On services, activity has increasingly focused on regular work. In this perspective, a services cluster was held during the week of 25 June, with meetings of the regular Council and its subsidiary bodies. I should also note that a group of members have continued their consultations aimed at committing themselves to further services liberalization.
On trade and environment, the Chair convened on 5 July an informal small group consultation with delegations to follow up on previous bilateral consultations and to further explore ideas and suggestions that could take the work of the CTESS [Committee on Trade and Environment Special Session] forward. The Chair will further consult delegations in the coming weeks.
Concerning the work of the TRIPS [Trade-related aspects of Intellectual Property Rights] Special Session on a register for wine and spirit GIs [geographical indications], as indicated in my report of 1 May, the Chairman held bilateral consultations with several delegations, including with regional group coordinators, to see how best to operationalize those elements of the MC8 outcome that relate to the work of the Special Session. He is pursuing his series of consultations, in various formats, and will report in due time to the wider membership.
Finally, on NAMA [non-agricultural market access], since our last meeting, there is no activity to report except that in light of his imminent departure as Chairman of the Negotiating Group on Market Access, Luzius Wasescha will be circulating a report which he intends to introduce to the Negotiating Group at a meeting scheduled for tomorrow.

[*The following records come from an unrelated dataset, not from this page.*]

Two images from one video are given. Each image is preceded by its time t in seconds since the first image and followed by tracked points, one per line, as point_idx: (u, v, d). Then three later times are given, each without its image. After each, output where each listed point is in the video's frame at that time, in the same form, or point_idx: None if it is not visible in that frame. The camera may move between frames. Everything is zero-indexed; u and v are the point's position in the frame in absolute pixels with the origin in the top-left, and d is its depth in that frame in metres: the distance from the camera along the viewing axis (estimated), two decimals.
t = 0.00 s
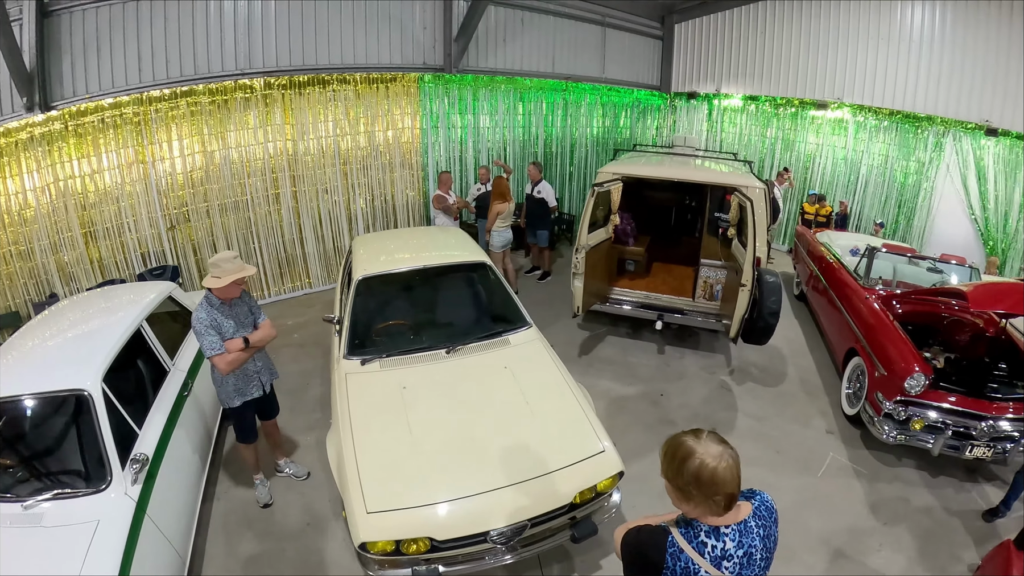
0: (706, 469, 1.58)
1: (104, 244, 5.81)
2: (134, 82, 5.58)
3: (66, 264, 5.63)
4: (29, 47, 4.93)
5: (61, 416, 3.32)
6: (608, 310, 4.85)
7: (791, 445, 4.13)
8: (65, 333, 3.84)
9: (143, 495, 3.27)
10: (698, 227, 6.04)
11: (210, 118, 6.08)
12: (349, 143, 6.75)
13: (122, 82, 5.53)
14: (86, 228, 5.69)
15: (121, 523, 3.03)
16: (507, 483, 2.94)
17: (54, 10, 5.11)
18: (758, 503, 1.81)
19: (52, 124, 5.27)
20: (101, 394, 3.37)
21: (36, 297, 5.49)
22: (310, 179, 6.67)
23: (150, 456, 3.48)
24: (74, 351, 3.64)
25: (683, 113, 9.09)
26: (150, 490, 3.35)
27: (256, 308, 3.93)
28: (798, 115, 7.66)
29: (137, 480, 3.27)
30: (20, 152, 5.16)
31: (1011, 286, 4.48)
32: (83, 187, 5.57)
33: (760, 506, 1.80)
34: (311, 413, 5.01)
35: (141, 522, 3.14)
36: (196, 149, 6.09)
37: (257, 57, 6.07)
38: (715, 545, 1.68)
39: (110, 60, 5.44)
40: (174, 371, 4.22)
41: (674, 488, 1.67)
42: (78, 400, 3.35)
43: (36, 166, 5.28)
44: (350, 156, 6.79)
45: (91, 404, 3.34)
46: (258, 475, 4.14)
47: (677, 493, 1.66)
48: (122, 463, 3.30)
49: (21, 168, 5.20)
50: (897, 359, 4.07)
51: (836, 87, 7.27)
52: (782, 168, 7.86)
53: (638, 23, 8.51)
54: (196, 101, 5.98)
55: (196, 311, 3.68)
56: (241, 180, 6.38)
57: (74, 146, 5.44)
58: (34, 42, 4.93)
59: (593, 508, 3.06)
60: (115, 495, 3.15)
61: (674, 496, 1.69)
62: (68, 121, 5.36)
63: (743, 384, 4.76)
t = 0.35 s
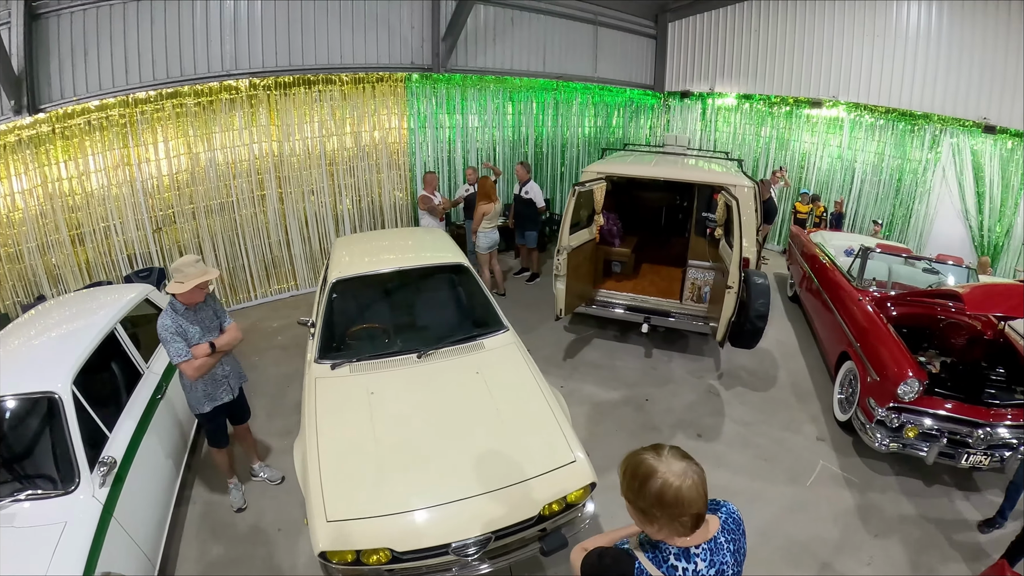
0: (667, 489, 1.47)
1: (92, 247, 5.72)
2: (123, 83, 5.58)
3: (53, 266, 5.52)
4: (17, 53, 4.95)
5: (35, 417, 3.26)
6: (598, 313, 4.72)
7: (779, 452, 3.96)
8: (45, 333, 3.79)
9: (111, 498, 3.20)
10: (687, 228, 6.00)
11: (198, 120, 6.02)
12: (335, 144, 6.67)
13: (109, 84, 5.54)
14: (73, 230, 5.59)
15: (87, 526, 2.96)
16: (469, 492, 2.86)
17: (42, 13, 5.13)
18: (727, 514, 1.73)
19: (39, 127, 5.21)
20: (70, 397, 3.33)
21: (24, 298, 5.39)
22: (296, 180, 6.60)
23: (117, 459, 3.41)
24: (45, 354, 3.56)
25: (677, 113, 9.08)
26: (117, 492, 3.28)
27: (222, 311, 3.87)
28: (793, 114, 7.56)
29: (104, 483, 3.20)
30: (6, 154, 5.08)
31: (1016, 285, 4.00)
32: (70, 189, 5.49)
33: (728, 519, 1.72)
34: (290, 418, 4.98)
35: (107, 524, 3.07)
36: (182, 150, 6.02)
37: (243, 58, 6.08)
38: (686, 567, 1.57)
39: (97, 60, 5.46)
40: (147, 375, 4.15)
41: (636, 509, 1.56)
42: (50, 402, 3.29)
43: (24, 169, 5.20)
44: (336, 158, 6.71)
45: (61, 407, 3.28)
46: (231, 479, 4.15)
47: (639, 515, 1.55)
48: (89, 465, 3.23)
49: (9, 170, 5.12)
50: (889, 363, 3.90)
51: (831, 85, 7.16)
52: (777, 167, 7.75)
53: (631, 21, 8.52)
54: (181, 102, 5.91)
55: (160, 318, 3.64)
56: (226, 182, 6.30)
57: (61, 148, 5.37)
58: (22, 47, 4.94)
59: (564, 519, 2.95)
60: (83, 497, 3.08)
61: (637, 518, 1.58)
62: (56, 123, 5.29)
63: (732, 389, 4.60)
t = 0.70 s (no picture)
0: (634, 525, 1.38)
1: (82, 251, 5.65)
2: (111, 87, 5.56)
3: (44, 269, 5.45)
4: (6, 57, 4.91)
5: (8, 425, 3.21)
6: (595, 321, 4.61)
7: (770, 465, 3.81)
8: (26, 339, 3.76)
9: (83, 506, 3.17)
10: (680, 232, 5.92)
11: (187, 123, 5.95)
12: (324, 147, 6.59)
13: (98, 88, 5.53)
14: (63, 234, 5.53)
15: (58, 536, 2.94)
16: (434, 510, 2.77)
17: (32, 17, 5.11)
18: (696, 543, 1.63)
19: (29, 131, 5.16)
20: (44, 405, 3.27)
21: (14, 302, 5.31)
22: (285, 183, 6.52)
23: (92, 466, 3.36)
24: (20, 360, 3.52)
25: (674, 114, 9.01)
26: (89, 502, 3.24)
27: (193, 319, 3.81)
28: (791, 115, 7.46)
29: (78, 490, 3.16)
30: None
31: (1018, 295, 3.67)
32: (60, 194, 5.43)
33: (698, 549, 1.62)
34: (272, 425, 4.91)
35: (80, 532, 3.07)
36: (169, 154, 5.96)
37: (232, 61, 6.09)
38: None
39: (86, 64, 5.42)
40: (126, 381, 4.05)
41: (602, 543, 1.46)
42: (24, 410, 3.24)
43: (14, 173, 5.13)
44: (325, 160, 6.63)
45: (33, 415, 3.23)
46: (208, 488, 4.08)
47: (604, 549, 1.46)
48: (64, 472, 3.18)
49: None
50: (885, 374, 3.73)
51: (830, 86, 7.01)
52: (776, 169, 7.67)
53: (626, 21, 8.49)
54: (169, 106, 5.85)
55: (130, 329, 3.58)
56: (214, 186, 6.23)
57: (51, 152, 5.31)
58: (11, 51, 4.91)
59: (537, 538, 2.84)
60: (57, 504, 3.06)
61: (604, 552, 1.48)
62: (45, 127, 5.24)
63: (723, 399, 4.46)
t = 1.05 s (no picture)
0: (588, 556, 1.27)
1: (75, 254, 5.61)
2: (104, 91, 5.56)
3: (38, 271, 5.42)
4: None
5: None
6: (581, 326, 4.51)
7: (760, 477, 3.69)
8: (13, 341, 3.74)
9: (64, 509, 3.15)
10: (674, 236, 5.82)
11: (179, 126, 5.93)
12: (315, 149, 6.53)
13: (91, 91, 5.50)
14: (57, 236, 5.50)
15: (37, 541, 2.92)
16: (402, 523, 2.70)
17: (25, 21, 5.04)
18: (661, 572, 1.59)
19: (21, 134, 5.14)
20: (25, 410, 3.22)
21: (9, 304, 5.29)
22: (277, 186, 6.47)
23: (73, 472, 3.33)
24: (6, 363, 3.49)
25: (672, 115, 8.90)
26: (71, 505, 3.22)
27: (171, 326, 3.76)
28: (791, 116, 7.36)
29: (58, 495, 3.13)
30: None
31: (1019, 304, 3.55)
32: (53, 197, 5.40)
33: None
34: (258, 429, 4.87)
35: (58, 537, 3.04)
36: (162, 157, 5.93)
37: (223, 62, 6.06)
38: None
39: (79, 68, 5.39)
40: (110, 386, 4.02)
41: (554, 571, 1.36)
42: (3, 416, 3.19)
43: (6, 177, 5.10)
44: (317, 163, 6.58)
45: (16, 420, 3.18)
46: (191, 492, 4.04)
47: None
48: (44, 476, 3.15)
49: None
50: (881, 386, 3.61)
51: (829, 86, 6.90)
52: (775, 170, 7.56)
53: (624, 22, 8.43)
54: (161, 109, 5.82)
55: (108, 338, 3.54)
56: (206, 188, 6.19)
57: (44, 155, 5.29)
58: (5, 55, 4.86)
59: (513, 552, 2.74)
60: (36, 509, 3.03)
61: None
62: (37, 130, 5.22)
63: (714, 407, 4.35)
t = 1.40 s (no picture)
0: None
1: (67, 255, 5.60)
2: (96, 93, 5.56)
3: (31, 273, 5.41)
4: None
5: None
6: (565, 327, 4.41)
7: (747, 487, 3.58)
8: None
9: (44, 508, 3.11)
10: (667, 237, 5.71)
11: (170, 127, 5.90)
12: (306, 150, 6.49)
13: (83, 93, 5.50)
14: (50, 237, 5.49)
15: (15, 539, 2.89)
16: (368, 528, 2.64)
17: (19, 23, 5.14)
18: None
19: (14, 135, 5.16)
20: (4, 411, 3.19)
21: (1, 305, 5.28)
22: (267, 187, 6.43)
23: (54, 471, 3.29)
24: None
25: (670, 115, 8.78)
26: (51, 503, 3.18)
27: (149, 329, 3.72)
28: (788, 116, 7.25)
29: (37, 493, 3.10)
30: None
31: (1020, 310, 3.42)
32: (46, 198, 5.40)
33: None
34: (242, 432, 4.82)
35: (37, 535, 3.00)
36: (153, 159, 5.90)
37: (214, 64, 6.03)
38: None
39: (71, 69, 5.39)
40: (93, 387, 3.98)
41: None
42: None
43: None
44: (307, 164, 6.53)
45: None
46: (173, 492, 4.00)
47: None
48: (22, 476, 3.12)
49: None
50: (873, 394, 3.48)
51: (829, 85, 6.80)
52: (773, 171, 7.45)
53: (621, 21, 8.35)
54: (152, 111, 5.81)
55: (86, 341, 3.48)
56: (197, 190, 6.16)
57: (37, 157, 5.30)
58: None
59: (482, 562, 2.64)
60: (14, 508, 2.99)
61: None
62: (31, 132, 5.24)
63: (703, 413, 4.24)
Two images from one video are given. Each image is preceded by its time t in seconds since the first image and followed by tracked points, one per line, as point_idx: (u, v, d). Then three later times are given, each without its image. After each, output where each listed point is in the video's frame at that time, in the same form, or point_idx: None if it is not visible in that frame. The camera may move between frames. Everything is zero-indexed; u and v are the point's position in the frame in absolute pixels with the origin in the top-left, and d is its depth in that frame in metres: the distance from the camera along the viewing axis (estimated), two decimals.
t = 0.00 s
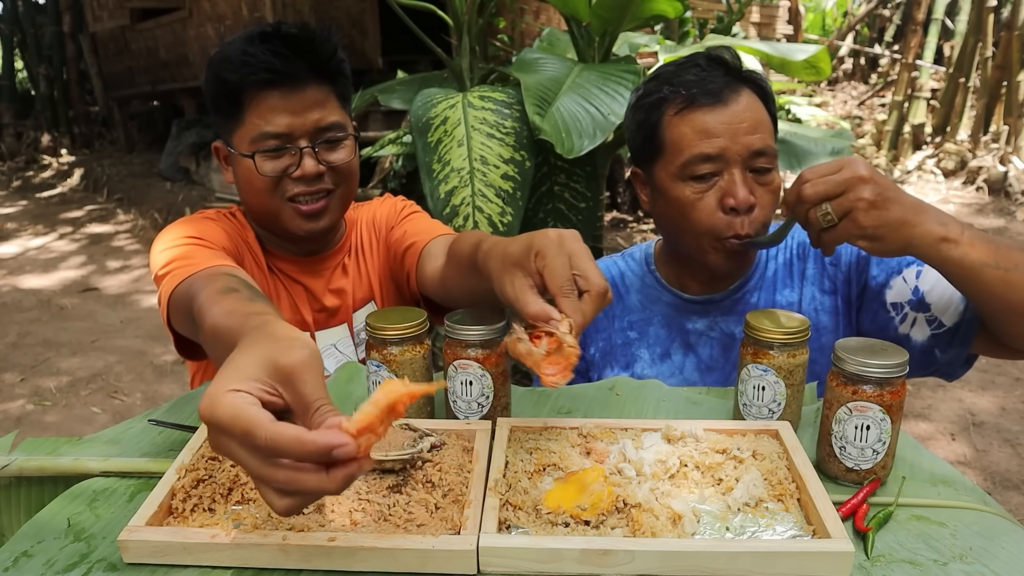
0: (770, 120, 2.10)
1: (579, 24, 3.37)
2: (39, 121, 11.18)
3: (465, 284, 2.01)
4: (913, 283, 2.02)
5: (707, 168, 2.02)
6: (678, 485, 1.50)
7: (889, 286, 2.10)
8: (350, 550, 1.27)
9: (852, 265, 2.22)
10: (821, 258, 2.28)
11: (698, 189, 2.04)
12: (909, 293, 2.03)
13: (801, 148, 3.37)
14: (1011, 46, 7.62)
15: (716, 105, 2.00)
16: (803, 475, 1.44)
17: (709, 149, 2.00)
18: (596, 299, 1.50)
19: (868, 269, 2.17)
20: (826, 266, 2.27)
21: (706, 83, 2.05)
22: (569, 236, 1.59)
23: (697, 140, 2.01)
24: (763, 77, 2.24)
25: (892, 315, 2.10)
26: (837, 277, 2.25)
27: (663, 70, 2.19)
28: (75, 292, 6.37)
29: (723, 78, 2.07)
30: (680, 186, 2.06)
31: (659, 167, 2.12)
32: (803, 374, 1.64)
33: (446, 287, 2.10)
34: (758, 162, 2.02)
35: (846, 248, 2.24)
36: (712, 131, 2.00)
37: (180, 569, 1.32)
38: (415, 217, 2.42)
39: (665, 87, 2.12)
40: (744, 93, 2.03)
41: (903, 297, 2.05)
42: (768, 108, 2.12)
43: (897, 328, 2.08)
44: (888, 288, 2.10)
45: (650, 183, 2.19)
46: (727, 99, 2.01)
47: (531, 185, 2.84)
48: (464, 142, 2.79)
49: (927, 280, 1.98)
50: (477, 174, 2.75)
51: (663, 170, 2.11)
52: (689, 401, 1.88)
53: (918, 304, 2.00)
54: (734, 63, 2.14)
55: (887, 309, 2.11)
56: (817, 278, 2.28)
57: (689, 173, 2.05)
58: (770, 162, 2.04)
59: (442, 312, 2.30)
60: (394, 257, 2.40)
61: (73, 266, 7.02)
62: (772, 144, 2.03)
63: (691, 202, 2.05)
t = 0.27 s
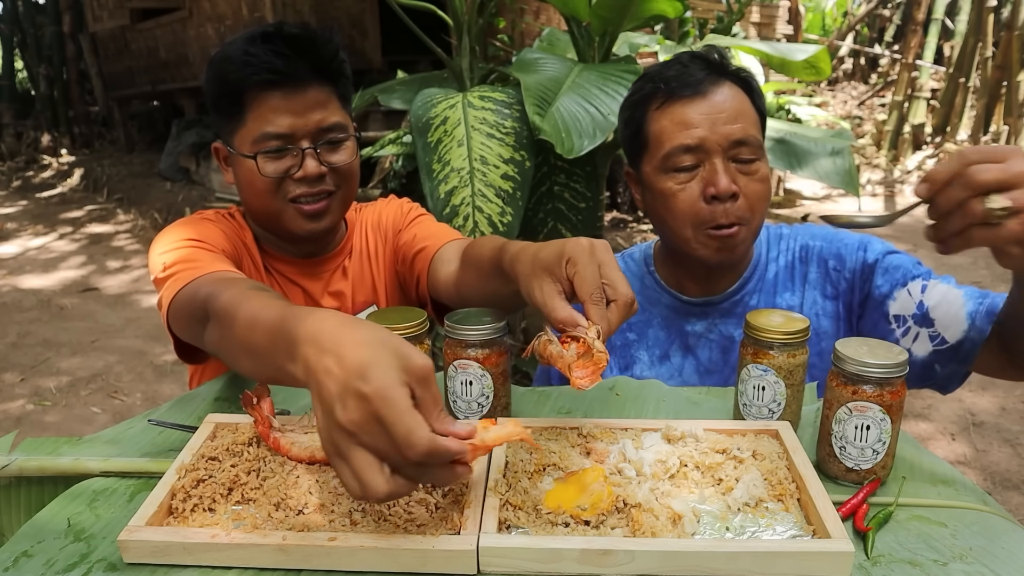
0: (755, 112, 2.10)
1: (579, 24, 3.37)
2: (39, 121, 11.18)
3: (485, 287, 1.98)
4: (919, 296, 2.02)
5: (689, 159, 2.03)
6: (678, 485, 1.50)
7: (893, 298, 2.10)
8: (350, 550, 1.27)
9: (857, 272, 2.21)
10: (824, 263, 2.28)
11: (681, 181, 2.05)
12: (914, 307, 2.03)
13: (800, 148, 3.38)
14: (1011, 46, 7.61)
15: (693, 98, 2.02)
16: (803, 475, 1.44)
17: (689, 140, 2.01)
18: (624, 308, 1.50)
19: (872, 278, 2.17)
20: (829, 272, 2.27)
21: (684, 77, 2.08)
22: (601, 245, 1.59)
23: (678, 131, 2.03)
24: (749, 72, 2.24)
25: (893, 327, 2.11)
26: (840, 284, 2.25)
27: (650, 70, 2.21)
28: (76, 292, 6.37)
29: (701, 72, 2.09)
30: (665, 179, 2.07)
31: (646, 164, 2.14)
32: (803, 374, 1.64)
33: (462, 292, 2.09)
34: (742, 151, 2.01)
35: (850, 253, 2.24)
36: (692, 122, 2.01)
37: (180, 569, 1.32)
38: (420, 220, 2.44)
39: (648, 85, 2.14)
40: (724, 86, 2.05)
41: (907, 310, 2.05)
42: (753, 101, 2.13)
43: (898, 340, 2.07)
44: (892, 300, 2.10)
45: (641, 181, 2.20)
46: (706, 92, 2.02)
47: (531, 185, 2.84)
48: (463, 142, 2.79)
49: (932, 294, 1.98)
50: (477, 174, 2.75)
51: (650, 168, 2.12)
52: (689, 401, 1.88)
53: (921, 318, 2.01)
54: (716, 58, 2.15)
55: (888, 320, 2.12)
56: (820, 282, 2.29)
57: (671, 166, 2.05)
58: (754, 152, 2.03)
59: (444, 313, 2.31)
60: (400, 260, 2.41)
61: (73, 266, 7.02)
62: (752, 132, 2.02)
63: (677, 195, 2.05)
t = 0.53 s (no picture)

Let me also briefly touch upon the issue of LDC accessions. The approval next week of the streamlining of the 2002 LDCs accession guidelines will pave the way for a number of acceding LDCs, including Ethiopia, Afghanistan, Comoros, Equatorial Guinea, to mention but a few, to accelerate their accession processes. But before that, Laos and Yemen's accessions are very close to completion. Let me once again urge that efforts be redoubled to conclude the very few remaining outstanding steps to these important accessions.
Finally, I will, of course, be reporting to the General Council at the end of this month, including on the challenges and opportunities that I believe will be facing us after the summer break.